∼∼ XIII ∼∼
Cependant, le souvenir du petit scout, son voisin d’Ostie, occupe depuis plusieurs jours la pensée de Bernard.
Il en a parlé à sa mère et, sur son conseil, il est allé trouver le Père X.
Il en revient tout songeur, ayant appris de tristes choses.
Aussi, à peine la famille est-elle réunie après déjeuner, que Bernard fait part de sa découverte.
La pluie commence à tomber en larges gouttes. Bonne occasion pour causer tranquillement.
— Que pourrions-nous faire pour ce petit ? Figurez-vous qu’il est totalement orphelin. Il a perdu son père dans un accident de travail, deux petits frères sont morts, et la mère les a suivis, il y a trois mois, laissant l’aîné, André, seul dans une détresse navrante.
Il a été déniché par la troupe du Père X. Le chef s’y est attaché et a payé sa part pour l’emmener avec lui ; mais ce qu’il faut à ce petit, c’est une affection maternelle qui apaise son isolement. C’est épouvantable d’être seul au monde à douze ans !
— Mais tu n’as qu’à l’amener ici : maman et tante Jeanne s’en occuperont, et nous aussi, pourquoi pas ?
— J’y ai bien pensé, Colette. Mais ce n’est pas ici qu’il est malheureux. C’est quand il va rentrer à Paris. Où le placer ? Qu’en faire ? Le Père trouvera, bien sûr, mais quoi ? Sera-t-il jamais heureux ce pauvre gosse ?
Ici, papa intervient :
— Et voilà, mes enfants, qui vous fait toucher du doigt à quel point vous êtes privilégiés, quelle reconnaissance vous devez à Dieu, mais aussi toute la responsabilité qui vous incombera à travers la vie.
— Oui, mon oncle. Je me suis dit tout cela déjà, et si vous voulez réfléchir au sujet de l’avenir de ce petit, si maman le permet, je suis prêt à faire pour lui tout ce que je pourrai.
Ceci dit, Bernard se penche au balcon, puis se retournant :
— Écoutez tomber cette pluie, on dirait que les pompiers ont mis toutes leurs pompes en branle sur le toit.
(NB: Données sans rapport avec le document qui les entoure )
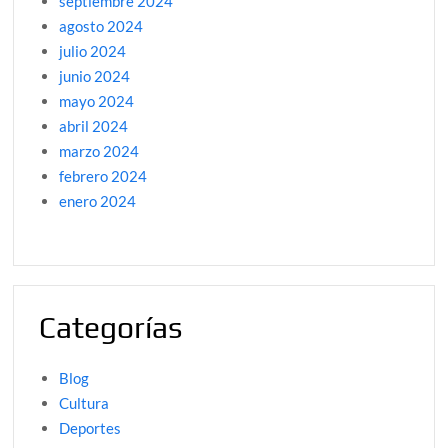
septiembre 2024
agosto 2024
julio 2024
junio 2024
mayo 2024
abril 2024
marzo 2024
febrero 2024
enero 2024
Categorías
Blog
Cultura
Deportes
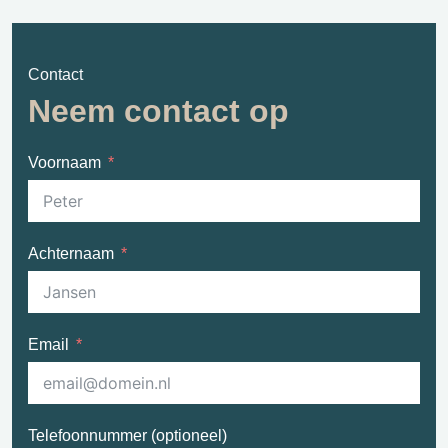
Contact
Neem contact op
Voornaam
Achternaam
Email
Telefoonnummer (optioneel)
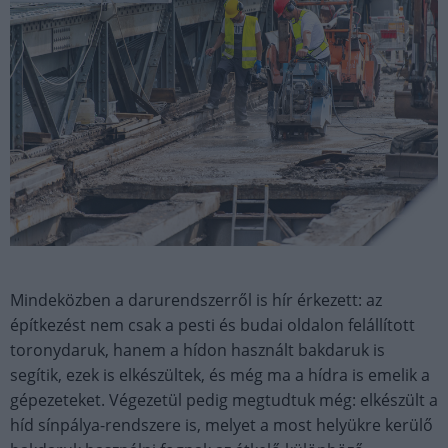
Mindeközben a darurendszerről is hír érkezett: az
építkezést nem csak a pesti és budai oldalon felállított
toronydaruk, hanem a hídon használt bakdaruk is
segítik, ezek is elkészültek, és még ma a hídra is emelik a
gépezeteket. Végezetül pedig megtudtuk még: elkészült a
híd sínpálya-rendszere is, melyet a most helyükre kerülő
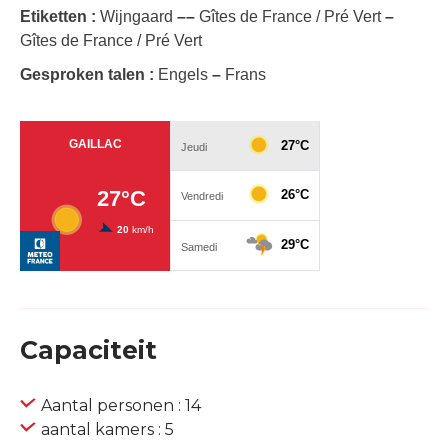
Etiketten :
Wijngaard
–
–
Gîtes de France / Pré Vert
–
Gîtes de France / Pré Vert
Gesproken talen :
Engels
–
Frans
Capaciteit
Aantal personen : 14
aantal kamers : 5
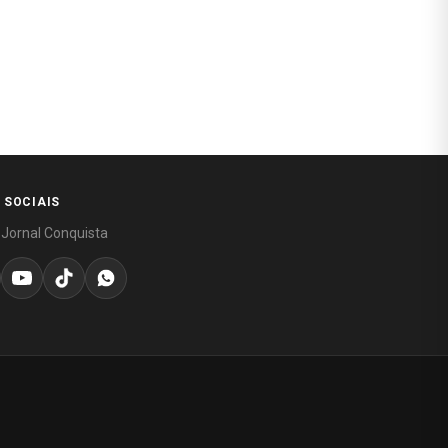
 SOCIAIS
 Jornal Conquista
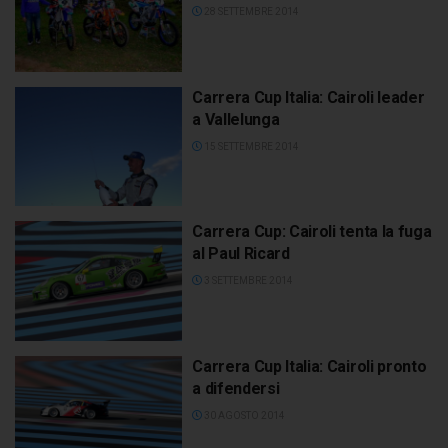
28 SETTEMBRE 2014
Carrera Cup Italia: Cairoli leader
a Vallelunga
15 SETTEMBRE 2014
Carrera Cup: Cairoli tenta la fuga
al Paul Ricard
3 SETTEMBRE 2014
Carrera Cup Italia: Cairoli pronto
a difendersi
30 AGOSTO 2014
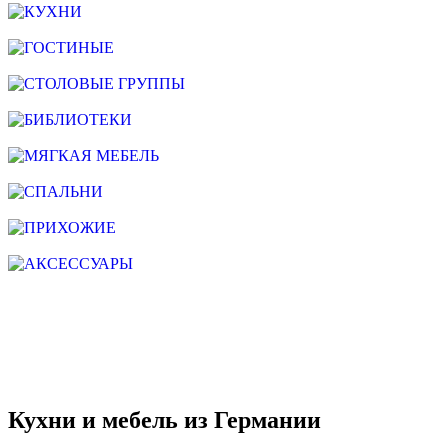
КУХНИ
ГОСТИНЫЕ
СТОЛОВЫЕ ГРУППЫ
БИБЛИОТЕКИ
МЯГКАЯ МЕБЕЛЬ
СПАЛЬНИ
ПРИХОЖИЕ
АКСЕССУАРЫ
Кухни и мебель из Германии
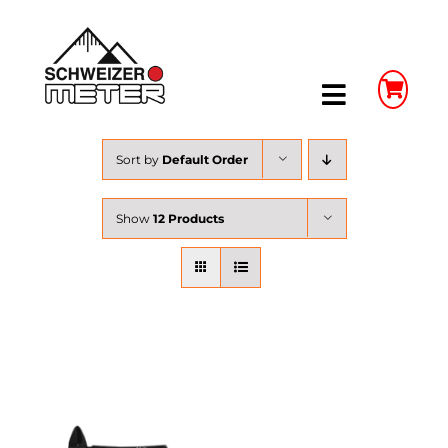
Skip
to
content
Toggle
Navigatio
Shop
Sort by
Default Order
LongLife Meterstäbe
Show
12 Products
Schieblehren
Unser Unternehmen
Weitere Infos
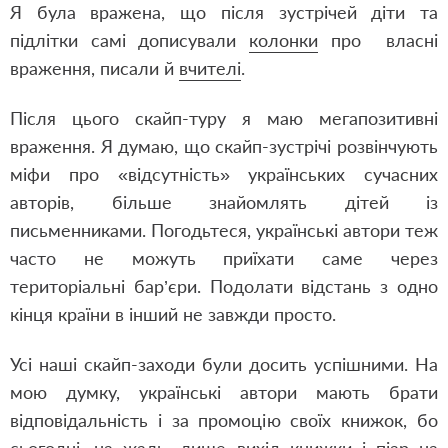
Я була вражена, що після зустрічей діти та
підлітки самі дописували
колонки
про власні
враження, писали й
вчителі
.
Після цього скайп-туру я маю мегапозитивні
враження. Я думаю, що скайп-зустрічі розвінчують
міфи про «відсутність» українських сучасних
авторів, більше знайомлять дітей із
письменниками. Погодьтеся, українські автори теж
часто не можуть приїхати саме через
територіальні бар’єри. Подолати відстань з одно
кінця країни в інший не завжди просто.
Усі наші скайп-заходи були досить успішними. На
мою думку, українські автори мають брати
відповідальність і за промоцію своїх книжок, бо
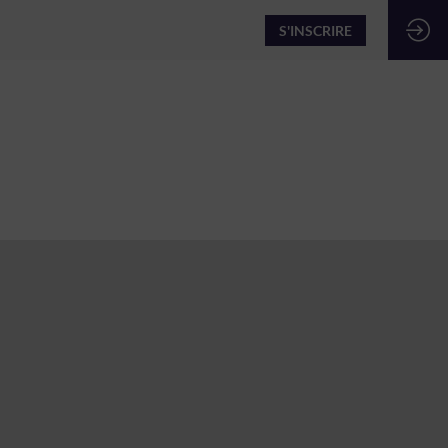
S'INSCRIRE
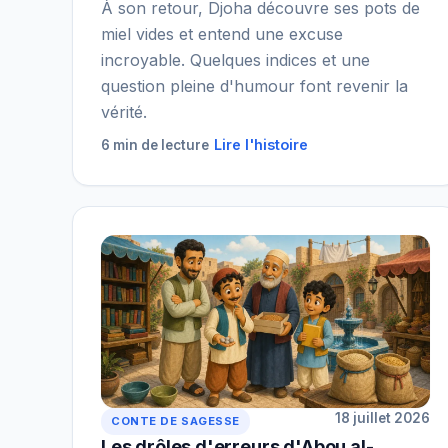
À son retour, Djoha découvre ses pots de
miel vides et entend une excuse
incroyable. Quelques indices et une
question pleine d'humour font revenir la
vérité.
Lire l'histoire
6 min de lecture
18 juillet 2026
CONTE DE SAGESSE
Les drôles d'erreurs d'Abou al-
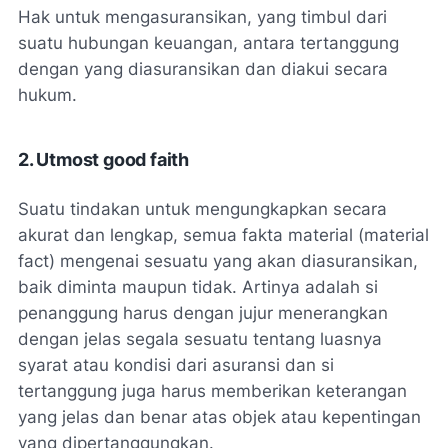
Hak untuk mengasuransikan, yang timbul dari
suatu hubungan keuangan, antara tertanggung
dengan yang diasuransikan dan diakui secara
hukum.
2. Utmost good faith
Suatu tindakan untuk mengungkapkan secara
akurat dan lengkap, semua fakta material (material
fact) mengenai sesuatu yang akan diasuransikan,
baik diminta maupun tidak. Artinya adalah si
penanggung harus dengan jujur menerangkan
dengan jelas segala sesuatu tentang luasnya
syarat atau kondisi dari asuransi dan si
tertanggung juga harus memberikan keterangan
yang jelas dan benar atas objek atau kepentingan
yang dipertanggungkan.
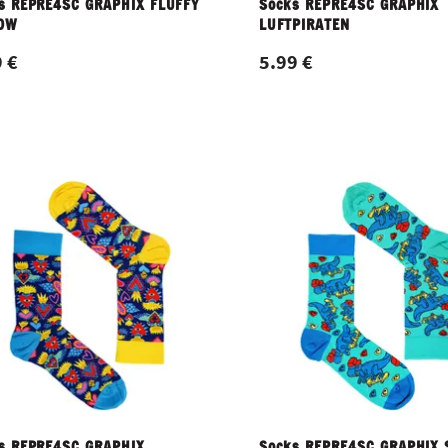
s REPRE4SC GRAPHIX FLUFFY
Socks REPRE4SC GRAPHIX
OW
LUFTPIRATEN
 €
5.99 €
s REPRE4SC GRAPHIX
Socks REPRE4SC GRAPHIX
Ce sont des cascades.
— Vous savez le dicton à Rome : Il n’y a que les chiens et les Français à sortir par la pluie !
— Ça prouve, mon oncle, que les Français n’ont pas plus peur de l’eau que du reste. Quant aux chiens, ici, ils sont dehors par tous les temps.
— A propos de chiens et de dicton, mes enfants, ma pensée fait un drôle de rapprochement. Vous savez que, chez les musulmans, ces pauvres bêtes sont très dédaignées, si bien que, pour donner aux catholiques une marque de souverain mépris, les mahométans disent : Ces chiens de chrétiens !
— Hé bien, ils sont polis ! décrète Colette offensée. Je voudrais bien savoir qui sont ces gens si méprisants ?
— Comment, dit Jean dédaigneux, tu en es là ? Nous en avons pourtant assez rencontré en Syrie : des Arabes, des Bédouins, des Turcs, tous mahométans.